Hinter dem Widerstand gegen Transparenzvorschriften steckt die Befürchtung, dass die Parteien mit der Verschärfung der Finanzierungsregeln nicht mehr die benötigte private Unterstützung erhielten und man darum schliesslich bei der ungeliebten, in anderen Ländern aber selbstverständlichen Teilfinanzierung der Parteien durch den Staat landete und dies zu einem unerwünschten Teilausgleich zwischen finanzstarken und finanzschwachen Parteien führen würde.

Der in dieser Sache von einer Parlamentsmehrheit gestützte Bundesrat sieht keinen Handlungsbedarf – obwohl sich in Umfragen stets eine grosse Mehrheit der Bürger und Bürgerinnen für mehr Transparenz in der Politfinanzierung ausspricht. So ist es nur folgerichtig, die fällige Reform eben über den Weg der Volksinitiative anzustreben.

Kantonale Juso-Sektionen haben dies in den Kantonen Aargau und Baselland bereits ohne Erfolg versucht. Einige Kantone (Genf, Tessin, Neuenburg) kennen bereits Transparenzregeln. Und im April 2016 hat die SP eine gesamtschweizerische Transparenz-Initiative gestartet, welche die Offenlegung von Spenden über 10’000 Franken und bei Wahl- und Abstimmungskampagnen mit Budgets von über 100’000 Franken eine Deklaration gegenüber der Bundeskanzlei fordert. Bei Halbzeit der im Oktober 2017 ablaufenden Sammelfrist sind gegen die Hälfte der benötigten Unterschriften beisammen.

Demokratie ist eben aufwendig

Natürlich kann man gegen diesen Versuch, etwas Richtiges zu tun, einige Wenn und Aber anbringen. Das Problem ist komplex, ideale Lösungen gibt es nicht. Ein Einwand – ein sehr geläufiger – lautet, dass private Handlungsspielräume durch den Staat eingeschränkt werden und die Bürokratie ausgedehnt wird. So hat das Waadtländer Kantonsparlament eine entsprechende Kontrolle mit der Begründung verworfen, dass bei den ganzen Abstimmungen und Wahlen auf allen drei Staatsebenen der Kanton Hunderte von Kampagnenrechnungen prüfen müsste.

Dem wiederum kann man entgegenhalten, dass Demokratie eben aufwendig ist. Auch die Überprüfung der Unterschriften für die unzähligen von den einen und anderen als überflüssig taxierten Initiativen erfordert Aufwand und verursacht Kosten wie auch die Durchführung der Abstimmungen. Das Kostenbewusstsein ist sehr relativ und wird vor allem dann aktiviert, wenn man aus anderen Gründen gegen etwas ist.

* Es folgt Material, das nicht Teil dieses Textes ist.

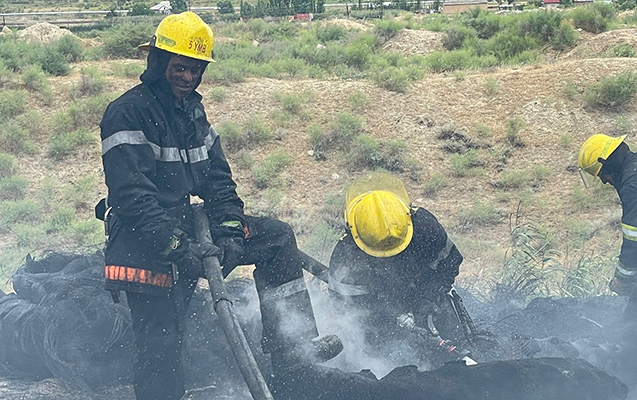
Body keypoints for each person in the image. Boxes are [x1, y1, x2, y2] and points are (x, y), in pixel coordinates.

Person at [96, 12, 341, 400]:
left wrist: (229, 230)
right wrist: (179, 248)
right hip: (144, 241)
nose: (187, 77)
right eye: (180, 67)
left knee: (276, 238)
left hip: (189, 226)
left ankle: (293, 356)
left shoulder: (192, 112)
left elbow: (218, 181)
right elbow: (132, 198)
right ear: (158, 62)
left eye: (195, 69)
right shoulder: (128, 112)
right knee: (160, 348)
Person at [327, 172, 471, 365]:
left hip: (428, 296)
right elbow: (346, 308)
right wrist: (386, 317)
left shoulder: (425, 228)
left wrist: (429, 298)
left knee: (458, 352)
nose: (389, 259)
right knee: (388, 365)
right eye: (381, 254)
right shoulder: (346, 256)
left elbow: (450, 262)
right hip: (377, 316)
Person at [578, 134, 637, 317]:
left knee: (630, 323)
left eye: (601, 173)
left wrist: (622, 280)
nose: (604, 180)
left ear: (610, 164)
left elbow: (634, 240)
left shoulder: (632, 186)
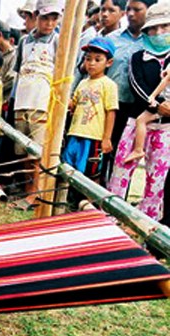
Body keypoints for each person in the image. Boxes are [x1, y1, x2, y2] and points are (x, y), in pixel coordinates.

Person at [108, 1, 170, 222]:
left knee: (157, 179)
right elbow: (136, 85)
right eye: (153, 28)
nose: (158, 33)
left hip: (165, 128)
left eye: (164, 27)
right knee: (122, 170)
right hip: (137, 121)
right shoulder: (138, 57)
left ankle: (147, 227)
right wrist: (158, 104)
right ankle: (112, 218)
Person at [12, 0, 61, 205]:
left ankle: (35, 193)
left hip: (42, 102)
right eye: (45, 18)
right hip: (22, 100)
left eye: (53, 18)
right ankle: (26, 190)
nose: (49, 23)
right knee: (22, 149)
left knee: (37, 153)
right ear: (36, 17)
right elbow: (18, 71)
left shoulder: (58, 41)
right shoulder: (25, 41)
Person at [102, 0, 154, 185]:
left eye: (137, 10)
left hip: (138, 109)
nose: (131, 14)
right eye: (128, 9)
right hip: (110, 106)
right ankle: (96, 195)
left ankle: (117, 197)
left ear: (149, 11)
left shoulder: (154, 44)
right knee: (104, 151)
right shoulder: (112, 39)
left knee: (127, 157)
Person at [63, 37, 118, 181]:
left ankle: (88, 202)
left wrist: (106, 138)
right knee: (69, 166)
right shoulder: (81, 83)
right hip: (75, 132)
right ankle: (67, 198)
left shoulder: (109, 85)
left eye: (97, 59)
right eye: (88, 59)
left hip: (94, 136)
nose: (91, 63)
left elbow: (111, 112)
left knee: (90, 171)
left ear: (109, 62)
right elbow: (73, 105)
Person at [125, 64, 170, 163]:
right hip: (166, 104)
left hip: (166, 103)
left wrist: (153, 96)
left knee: (140, 120)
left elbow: (165, 80)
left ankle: (138, 150)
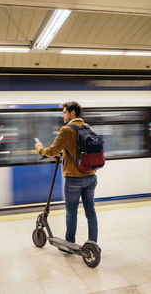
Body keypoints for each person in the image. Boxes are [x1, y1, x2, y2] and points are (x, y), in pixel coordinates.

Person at [35, 101, 98, 244]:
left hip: (73, 179)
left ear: (72, 113)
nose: (63, 115)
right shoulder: (89, 128)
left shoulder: (67, 130)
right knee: (90, 212)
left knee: (71, 213)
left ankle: (69, 243)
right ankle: (92, 243)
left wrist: (40, 148)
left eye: (64, 112)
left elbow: (51, 151)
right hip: (91, 176)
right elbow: (78, 152)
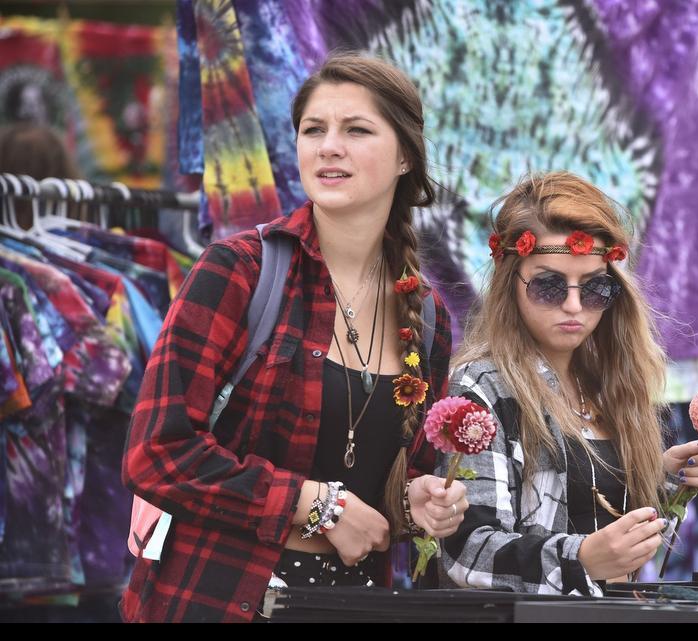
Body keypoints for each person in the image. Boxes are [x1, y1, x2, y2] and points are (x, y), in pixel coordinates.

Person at [120, 53, 468, 622]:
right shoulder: (239, 271)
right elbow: (157, 453)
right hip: (221, 602)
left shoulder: (426, 315)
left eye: (356, 130)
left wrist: (417, 503)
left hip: (354, 607)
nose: (329, 147)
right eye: (313, 130)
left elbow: (393, 485)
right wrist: (316, 505)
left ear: (405, 155)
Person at [438, 171, 698, 595]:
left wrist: (663, 481)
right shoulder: (481, 388)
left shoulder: (610, 384)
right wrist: (581, 558)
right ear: (511, 282)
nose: (573, 305)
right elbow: (467, 552)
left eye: (594, 288)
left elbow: (599, 520)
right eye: (549, 285)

Grosse Werbebudgets gewinnen keine Abstimmungen, heisst es. Warum wird dann trotzdem derart viel Geld ausgegeben?

Hat die hochansehnliche Bürgerschaft endlich einmal Gelegenheit, über Transparenz-Vorschriften an der Urne zu befinden, dürfte die Zustimmung vor allem aus zwei Gründen wohl unter den erwähnten Umfragebekenntnissen liegen: Zum einen fehlt die direkte Betroffenheit (wie etwa bei Steueransätzen und Regeln des Strassenverkehrs) und zum anderen ist man gerne der selbstgefälligen Überzeugung, der Politwerbung auch ohne zusätzliche Transparenz mit der nötigen Kritik begegnen zu können.

Zudem bekommt man immer wieder die verharmlosende Meinung zu hören, dass mit grossen Werbebudgets doch keine Abstimmungen gewonnen werden könnten. Warum wird dann trotzdem derart viel Geld ausgegeben?

Fragt man hingegen die Kampagnenleiter, die Profis der Werbebranche und die Inseratenakquisiteure der Medien, würden diese durchaus die «Hand ins Feuer» dafür legen, dass dies sehr gut investierte Mittel sind.